Karlsruhe

Drogerie verbannt Zahncreme

Die Kette dm wirft die Marke Dentagard aus dem Sortiment und führt ihren Lieferanten damit vor

Karlsruhe.  Eigentlich sollte in dem Regal in der Düsseldorfer Filiale der Drogeriemarktkette dm Zahncreme der Marke Dentagard liegen. Die Packung mit 100 Millilitern zum Preis von 75 Cent. Doch der Platz im Regal ist leer. Stattdessen klebt dort ein Schild: „Gleicher Preis bei weniger Inhalt: Da streiken wir! dm.“ Und die Erklärung: Der Hersteller von Dentagard – der Konzern Colgate-Palmolive – habe die Inhaltsmenge der Tube von 100 Milliliter auf 75 Milliliter reduziert, fordere aber weiterhin den bisherigen Preis. Da wolle dm im Kundeninteresse nicht mitmachen. Am Ende kommt noch ein Verweis auf die dm-Eigenmarke Dontodent.

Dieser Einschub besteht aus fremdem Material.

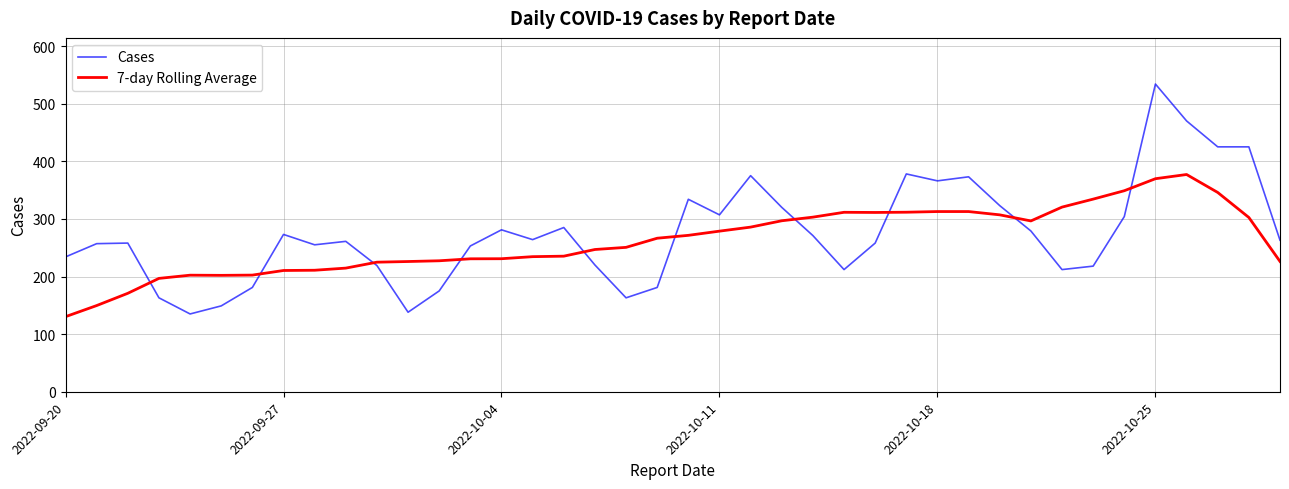

Which series has the widest spread of values?

Cases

Deutschlands größte Drogeriemarktkette stellt einen ihrer wichtigsten Lieferanten an den Pranger. Ein spektakulärer Schritt, findet der Marketingexperte Martin Fassnacht von der Wirtschaftshochschule WHU. „Der Trick, den Inhalt zu verringern, ohne den Preis zu senken, wird im Handel ja öfter benutzt. Aber dass ein Händler die Kunden explizit darauf aufmerksam macht, dass ein Hersteller das Preis-Leistungs-Verhältnis verschlechtern will, das ist neu.“ Der Vorsitzende der dm-Geschäftsführung, Erich Harsch, bekräftigt auf Nachfrage: „Wir möchten diese Preiserhöhung nicht an unsere Kunden weitergeben.“ Es sei der Anspruch, auch in Zukunft „der günstigste Anbieter von Drogeriewaren zu sein“, betont Harsch.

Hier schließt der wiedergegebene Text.